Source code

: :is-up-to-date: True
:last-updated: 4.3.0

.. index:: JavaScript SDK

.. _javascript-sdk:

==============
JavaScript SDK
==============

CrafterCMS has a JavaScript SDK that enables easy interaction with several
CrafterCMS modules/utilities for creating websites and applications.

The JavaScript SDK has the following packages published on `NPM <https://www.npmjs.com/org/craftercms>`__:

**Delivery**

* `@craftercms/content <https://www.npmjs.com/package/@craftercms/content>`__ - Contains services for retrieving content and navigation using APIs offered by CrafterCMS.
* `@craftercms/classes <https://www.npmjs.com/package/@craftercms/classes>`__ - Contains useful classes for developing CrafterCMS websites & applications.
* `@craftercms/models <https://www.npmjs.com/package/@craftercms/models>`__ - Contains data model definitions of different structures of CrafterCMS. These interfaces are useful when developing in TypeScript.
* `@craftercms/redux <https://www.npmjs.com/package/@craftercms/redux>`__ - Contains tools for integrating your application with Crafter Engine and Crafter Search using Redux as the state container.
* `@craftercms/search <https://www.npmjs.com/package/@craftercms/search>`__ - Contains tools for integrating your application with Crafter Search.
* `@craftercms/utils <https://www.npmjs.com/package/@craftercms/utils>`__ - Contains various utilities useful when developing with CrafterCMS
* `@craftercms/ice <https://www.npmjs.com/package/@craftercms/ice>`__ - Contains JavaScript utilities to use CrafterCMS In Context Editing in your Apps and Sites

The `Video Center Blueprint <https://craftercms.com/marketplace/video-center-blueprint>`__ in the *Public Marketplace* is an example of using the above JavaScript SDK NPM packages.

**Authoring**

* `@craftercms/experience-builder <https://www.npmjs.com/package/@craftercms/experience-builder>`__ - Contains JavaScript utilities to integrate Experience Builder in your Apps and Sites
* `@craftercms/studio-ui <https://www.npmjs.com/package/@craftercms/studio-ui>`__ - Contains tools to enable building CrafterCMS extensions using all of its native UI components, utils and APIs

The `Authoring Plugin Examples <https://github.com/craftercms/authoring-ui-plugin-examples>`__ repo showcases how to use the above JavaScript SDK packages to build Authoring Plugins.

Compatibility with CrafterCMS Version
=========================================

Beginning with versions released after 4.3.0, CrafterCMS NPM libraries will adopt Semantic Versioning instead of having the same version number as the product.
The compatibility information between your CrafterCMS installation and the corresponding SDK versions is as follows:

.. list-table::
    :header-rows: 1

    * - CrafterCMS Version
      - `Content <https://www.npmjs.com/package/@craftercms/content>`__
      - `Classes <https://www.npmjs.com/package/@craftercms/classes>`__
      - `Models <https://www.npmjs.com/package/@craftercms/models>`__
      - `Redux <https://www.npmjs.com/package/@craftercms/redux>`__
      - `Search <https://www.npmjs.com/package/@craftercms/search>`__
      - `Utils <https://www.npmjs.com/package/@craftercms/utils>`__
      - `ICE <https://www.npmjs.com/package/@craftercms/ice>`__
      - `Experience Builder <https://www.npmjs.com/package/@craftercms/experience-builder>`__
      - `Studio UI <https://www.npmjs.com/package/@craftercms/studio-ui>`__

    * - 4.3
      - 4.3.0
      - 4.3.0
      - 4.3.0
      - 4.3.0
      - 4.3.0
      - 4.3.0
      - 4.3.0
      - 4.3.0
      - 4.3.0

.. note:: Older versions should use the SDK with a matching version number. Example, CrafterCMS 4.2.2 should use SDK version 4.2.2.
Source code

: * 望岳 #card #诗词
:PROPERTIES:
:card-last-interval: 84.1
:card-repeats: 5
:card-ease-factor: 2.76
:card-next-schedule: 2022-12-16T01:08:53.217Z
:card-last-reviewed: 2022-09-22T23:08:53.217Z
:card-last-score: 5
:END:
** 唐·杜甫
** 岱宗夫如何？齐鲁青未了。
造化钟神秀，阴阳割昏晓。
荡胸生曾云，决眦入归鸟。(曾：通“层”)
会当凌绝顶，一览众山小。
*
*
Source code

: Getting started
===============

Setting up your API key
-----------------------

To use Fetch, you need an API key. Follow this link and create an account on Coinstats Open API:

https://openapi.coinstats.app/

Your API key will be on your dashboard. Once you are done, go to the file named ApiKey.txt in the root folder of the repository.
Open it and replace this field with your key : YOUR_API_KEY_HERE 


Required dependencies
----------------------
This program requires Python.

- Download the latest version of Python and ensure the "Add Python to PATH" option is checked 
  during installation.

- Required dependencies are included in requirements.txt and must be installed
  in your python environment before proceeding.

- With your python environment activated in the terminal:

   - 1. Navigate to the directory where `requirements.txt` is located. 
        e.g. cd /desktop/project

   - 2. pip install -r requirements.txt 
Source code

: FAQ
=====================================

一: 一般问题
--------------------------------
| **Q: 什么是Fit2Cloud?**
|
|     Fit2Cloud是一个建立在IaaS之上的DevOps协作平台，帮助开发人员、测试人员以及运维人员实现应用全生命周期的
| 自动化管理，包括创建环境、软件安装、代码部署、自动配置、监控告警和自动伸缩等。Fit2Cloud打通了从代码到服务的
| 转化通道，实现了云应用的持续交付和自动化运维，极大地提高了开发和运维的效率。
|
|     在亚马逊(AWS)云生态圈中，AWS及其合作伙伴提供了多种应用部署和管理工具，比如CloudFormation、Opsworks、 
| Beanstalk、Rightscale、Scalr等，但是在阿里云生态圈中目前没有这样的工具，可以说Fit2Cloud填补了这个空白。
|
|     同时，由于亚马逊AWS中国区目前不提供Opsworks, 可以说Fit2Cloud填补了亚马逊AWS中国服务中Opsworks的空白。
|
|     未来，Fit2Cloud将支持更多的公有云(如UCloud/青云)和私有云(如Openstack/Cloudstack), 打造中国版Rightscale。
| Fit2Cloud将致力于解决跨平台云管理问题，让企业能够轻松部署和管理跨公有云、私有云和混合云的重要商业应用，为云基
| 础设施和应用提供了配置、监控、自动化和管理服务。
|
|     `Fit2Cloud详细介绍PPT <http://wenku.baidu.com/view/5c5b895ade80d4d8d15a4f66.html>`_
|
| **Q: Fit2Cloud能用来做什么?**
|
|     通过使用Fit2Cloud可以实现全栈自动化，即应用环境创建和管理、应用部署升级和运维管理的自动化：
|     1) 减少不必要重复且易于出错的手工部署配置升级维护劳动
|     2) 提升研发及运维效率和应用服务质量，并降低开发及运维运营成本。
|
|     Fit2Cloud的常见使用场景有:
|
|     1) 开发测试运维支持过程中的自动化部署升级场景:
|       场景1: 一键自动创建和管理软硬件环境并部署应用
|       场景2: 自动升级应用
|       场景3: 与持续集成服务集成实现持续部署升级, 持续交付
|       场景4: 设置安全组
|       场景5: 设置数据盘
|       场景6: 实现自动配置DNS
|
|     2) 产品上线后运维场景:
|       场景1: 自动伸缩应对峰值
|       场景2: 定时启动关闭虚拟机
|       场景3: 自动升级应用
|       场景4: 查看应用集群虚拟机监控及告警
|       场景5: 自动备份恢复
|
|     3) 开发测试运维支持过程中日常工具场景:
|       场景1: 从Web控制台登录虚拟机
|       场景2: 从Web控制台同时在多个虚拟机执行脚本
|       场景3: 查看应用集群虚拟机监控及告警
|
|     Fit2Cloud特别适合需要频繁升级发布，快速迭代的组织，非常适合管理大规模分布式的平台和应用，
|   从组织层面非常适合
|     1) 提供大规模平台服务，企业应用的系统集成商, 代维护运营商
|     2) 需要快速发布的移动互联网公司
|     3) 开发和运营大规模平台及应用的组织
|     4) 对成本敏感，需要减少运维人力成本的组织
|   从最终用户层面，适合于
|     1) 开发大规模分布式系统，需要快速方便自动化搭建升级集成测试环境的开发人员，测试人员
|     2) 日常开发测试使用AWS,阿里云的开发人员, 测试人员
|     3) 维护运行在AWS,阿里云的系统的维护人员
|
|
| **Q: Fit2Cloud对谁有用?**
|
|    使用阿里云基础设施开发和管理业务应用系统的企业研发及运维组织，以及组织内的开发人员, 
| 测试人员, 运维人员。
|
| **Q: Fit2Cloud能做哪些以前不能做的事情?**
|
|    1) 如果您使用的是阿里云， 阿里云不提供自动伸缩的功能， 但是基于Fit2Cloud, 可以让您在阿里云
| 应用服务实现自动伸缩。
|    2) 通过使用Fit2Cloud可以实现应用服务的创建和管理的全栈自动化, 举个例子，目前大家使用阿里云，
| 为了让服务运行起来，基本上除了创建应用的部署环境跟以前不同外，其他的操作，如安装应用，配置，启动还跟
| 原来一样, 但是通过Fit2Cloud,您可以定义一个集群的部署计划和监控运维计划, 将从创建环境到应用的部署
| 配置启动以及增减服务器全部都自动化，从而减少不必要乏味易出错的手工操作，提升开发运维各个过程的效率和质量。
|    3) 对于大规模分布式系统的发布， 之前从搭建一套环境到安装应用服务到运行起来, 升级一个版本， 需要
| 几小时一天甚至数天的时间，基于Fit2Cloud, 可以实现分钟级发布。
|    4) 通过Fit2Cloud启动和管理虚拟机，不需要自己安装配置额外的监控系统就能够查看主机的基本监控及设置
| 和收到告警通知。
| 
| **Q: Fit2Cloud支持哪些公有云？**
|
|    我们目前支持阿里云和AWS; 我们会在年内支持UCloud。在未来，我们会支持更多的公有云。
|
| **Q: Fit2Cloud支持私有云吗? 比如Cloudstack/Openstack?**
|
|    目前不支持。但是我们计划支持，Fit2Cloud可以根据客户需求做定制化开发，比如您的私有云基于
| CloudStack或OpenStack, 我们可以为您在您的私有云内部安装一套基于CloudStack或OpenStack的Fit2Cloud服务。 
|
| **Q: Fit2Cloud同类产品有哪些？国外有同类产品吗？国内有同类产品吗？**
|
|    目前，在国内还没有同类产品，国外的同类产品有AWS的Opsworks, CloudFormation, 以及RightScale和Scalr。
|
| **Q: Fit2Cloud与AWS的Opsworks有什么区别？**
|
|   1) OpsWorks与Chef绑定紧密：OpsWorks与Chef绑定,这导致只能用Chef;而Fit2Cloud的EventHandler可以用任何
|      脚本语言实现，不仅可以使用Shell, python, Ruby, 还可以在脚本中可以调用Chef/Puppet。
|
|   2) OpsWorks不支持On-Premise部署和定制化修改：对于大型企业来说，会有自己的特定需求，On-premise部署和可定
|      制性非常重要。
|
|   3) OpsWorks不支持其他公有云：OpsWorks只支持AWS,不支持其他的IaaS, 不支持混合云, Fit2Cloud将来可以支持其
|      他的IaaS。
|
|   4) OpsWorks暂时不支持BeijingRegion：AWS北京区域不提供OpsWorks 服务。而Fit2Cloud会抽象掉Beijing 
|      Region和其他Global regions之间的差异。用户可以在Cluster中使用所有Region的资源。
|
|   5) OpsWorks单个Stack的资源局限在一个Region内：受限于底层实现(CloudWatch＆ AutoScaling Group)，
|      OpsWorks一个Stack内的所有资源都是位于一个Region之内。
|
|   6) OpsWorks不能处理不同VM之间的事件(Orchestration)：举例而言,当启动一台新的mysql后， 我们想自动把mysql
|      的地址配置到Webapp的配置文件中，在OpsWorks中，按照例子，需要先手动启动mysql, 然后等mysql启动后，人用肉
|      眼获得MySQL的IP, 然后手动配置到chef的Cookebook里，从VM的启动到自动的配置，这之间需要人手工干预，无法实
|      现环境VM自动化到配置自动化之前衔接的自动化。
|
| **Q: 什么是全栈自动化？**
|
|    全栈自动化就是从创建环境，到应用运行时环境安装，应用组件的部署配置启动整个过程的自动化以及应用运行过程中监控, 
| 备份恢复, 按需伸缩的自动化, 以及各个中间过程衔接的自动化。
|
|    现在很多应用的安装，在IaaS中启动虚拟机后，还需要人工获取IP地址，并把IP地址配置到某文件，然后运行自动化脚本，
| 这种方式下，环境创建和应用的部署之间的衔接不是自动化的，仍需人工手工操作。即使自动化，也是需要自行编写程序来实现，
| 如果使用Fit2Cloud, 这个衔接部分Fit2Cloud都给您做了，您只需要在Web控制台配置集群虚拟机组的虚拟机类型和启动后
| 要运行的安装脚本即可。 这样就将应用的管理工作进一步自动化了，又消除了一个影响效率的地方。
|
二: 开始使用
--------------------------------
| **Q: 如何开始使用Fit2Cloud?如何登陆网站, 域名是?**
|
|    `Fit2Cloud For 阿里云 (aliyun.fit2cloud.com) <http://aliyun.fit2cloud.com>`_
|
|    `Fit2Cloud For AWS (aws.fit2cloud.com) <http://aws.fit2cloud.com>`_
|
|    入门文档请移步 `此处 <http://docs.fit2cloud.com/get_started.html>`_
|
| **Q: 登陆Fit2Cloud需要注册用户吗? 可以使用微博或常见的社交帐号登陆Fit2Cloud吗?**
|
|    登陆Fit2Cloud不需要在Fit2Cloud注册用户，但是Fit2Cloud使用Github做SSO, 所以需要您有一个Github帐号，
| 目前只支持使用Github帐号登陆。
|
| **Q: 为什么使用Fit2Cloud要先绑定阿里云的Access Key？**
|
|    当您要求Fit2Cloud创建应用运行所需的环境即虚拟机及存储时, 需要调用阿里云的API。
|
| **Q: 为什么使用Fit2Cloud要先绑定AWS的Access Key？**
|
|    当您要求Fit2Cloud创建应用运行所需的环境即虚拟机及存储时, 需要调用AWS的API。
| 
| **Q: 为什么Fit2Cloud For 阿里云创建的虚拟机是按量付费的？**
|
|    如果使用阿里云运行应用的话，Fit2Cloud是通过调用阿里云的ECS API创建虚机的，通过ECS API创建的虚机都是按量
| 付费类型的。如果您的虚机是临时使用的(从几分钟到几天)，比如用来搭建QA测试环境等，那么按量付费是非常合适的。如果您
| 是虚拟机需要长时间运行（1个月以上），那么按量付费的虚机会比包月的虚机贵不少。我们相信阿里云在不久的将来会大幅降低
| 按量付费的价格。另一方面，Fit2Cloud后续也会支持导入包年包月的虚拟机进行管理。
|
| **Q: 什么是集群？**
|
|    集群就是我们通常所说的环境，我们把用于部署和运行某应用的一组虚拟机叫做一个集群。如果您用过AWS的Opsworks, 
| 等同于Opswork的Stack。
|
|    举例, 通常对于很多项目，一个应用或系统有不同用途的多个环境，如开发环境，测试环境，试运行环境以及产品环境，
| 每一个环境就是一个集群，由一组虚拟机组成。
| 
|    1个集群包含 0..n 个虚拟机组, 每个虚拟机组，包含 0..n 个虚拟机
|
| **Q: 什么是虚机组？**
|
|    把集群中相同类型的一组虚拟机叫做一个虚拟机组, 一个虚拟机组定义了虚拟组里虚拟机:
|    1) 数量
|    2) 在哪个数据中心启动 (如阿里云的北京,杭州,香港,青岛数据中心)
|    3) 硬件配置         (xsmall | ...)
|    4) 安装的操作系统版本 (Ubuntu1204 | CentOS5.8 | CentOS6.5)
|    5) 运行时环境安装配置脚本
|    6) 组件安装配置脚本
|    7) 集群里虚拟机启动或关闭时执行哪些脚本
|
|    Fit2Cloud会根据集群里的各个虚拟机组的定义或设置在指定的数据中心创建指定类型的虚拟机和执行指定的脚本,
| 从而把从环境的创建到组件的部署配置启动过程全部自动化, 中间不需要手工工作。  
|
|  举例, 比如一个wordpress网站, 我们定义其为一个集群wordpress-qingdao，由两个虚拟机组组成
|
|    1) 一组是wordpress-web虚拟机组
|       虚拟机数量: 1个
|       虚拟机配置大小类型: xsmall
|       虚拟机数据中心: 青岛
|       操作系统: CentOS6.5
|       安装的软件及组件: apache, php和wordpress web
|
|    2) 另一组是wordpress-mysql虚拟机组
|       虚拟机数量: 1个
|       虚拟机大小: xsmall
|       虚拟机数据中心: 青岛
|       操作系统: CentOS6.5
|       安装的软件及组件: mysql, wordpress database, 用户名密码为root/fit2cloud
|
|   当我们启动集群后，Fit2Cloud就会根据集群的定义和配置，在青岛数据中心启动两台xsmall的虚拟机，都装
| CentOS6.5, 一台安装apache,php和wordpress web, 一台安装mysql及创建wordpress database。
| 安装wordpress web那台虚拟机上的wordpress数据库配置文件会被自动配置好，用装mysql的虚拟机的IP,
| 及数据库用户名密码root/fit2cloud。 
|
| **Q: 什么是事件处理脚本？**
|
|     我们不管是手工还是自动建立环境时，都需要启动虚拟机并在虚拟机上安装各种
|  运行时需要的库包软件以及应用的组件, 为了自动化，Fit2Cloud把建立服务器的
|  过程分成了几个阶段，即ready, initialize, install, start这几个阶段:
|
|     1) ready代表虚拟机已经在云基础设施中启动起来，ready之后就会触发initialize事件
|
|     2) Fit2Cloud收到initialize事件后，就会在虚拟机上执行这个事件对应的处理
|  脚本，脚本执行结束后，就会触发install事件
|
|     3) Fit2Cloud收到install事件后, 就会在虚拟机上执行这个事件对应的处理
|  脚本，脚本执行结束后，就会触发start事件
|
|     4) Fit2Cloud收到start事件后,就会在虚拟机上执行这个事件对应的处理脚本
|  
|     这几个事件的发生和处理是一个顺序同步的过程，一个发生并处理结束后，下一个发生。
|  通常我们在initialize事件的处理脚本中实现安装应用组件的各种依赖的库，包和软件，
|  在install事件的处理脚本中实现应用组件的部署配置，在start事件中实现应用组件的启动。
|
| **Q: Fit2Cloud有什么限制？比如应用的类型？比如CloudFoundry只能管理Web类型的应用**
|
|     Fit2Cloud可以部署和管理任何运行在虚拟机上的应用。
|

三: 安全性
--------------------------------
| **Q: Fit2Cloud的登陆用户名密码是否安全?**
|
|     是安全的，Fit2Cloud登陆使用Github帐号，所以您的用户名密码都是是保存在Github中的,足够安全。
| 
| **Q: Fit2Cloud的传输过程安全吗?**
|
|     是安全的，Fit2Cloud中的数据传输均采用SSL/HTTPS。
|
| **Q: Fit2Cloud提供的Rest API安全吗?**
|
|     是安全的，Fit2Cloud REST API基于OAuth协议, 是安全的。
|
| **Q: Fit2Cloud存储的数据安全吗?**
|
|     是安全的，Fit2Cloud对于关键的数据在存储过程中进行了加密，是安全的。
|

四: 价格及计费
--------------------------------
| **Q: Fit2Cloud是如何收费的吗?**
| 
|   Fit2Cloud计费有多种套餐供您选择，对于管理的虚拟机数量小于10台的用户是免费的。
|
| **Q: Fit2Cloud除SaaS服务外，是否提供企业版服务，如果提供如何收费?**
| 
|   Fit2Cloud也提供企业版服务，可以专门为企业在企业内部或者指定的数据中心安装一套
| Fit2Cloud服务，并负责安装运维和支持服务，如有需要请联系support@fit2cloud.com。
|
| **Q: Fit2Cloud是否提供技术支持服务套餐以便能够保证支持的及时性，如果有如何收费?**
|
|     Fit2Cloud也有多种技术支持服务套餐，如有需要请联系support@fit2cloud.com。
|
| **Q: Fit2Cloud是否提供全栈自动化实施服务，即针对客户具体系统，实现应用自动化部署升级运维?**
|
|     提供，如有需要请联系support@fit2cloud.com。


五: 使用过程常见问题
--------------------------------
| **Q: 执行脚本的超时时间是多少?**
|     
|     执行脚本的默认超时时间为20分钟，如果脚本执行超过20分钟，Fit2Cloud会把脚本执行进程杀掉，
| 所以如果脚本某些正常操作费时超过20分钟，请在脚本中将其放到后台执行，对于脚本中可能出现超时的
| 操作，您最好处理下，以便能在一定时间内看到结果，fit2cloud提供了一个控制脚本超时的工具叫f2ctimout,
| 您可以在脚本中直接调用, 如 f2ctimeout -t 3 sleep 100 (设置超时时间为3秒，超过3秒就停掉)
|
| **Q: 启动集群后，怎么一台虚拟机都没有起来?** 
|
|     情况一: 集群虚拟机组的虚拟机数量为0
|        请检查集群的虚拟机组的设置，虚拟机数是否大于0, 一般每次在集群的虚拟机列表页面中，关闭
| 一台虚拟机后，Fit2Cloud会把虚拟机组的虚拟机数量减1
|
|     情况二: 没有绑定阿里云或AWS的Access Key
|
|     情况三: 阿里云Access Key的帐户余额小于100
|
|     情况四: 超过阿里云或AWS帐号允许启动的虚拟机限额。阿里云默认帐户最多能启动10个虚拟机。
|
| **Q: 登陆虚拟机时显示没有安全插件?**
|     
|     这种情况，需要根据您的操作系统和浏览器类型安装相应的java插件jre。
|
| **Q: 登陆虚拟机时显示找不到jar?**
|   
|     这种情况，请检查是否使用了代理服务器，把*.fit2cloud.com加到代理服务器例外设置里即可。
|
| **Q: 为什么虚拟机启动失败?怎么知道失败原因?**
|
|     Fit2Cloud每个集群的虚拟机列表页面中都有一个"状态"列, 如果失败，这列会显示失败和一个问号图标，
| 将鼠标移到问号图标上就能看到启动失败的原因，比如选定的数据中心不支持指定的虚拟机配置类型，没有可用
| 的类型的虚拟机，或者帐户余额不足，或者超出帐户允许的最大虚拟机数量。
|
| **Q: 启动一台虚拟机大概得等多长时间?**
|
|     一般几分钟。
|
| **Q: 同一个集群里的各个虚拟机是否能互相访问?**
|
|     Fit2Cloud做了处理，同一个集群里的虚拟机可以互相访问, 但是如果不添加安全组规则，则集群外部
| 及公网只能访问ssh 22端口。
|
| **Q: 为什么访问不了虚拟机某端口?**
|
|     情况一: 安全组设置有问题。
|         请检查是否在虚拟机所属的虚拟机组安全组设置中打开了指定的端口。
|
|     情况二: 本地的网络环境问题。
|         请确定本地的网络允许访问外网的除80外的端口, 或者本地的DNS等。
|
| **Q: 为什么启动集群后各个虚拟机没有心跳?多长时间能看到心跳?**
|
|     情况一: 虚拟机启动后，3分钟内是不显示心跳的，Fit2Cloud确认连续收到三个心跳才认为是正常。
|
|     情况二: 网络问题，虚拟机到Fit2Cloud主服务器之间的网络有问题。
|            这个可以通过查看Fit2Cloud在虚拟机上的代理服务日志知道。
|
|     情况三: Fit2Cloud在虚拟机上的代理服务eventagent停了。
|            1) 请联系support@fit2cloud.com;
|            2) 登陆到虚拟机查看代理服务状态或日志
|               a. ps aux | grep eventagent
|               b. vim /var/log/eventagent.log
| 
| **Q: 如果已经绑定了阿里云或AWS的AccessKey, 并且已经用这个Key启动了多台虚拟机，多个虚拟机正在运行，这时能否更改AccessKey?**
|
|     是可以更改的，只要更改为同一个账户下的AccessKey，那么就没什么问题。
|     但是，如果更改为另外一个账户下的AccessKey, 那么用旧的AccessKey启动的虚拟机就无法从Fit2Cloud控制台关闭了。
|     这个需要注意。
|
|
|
◇ ◇ ◇ ◇ ◇ ◇ ◇
## YOUR GOAL
Search the entries above for the string "php和wordpress", and report each line where it occurs.

## ANSWER FOR THE TASK
|       安装的软件及组件: apache, php和wordpress web
| CentOS6.5, 一台安装apache,php和wordpress web, 一台安装mysql及创建wordpress database。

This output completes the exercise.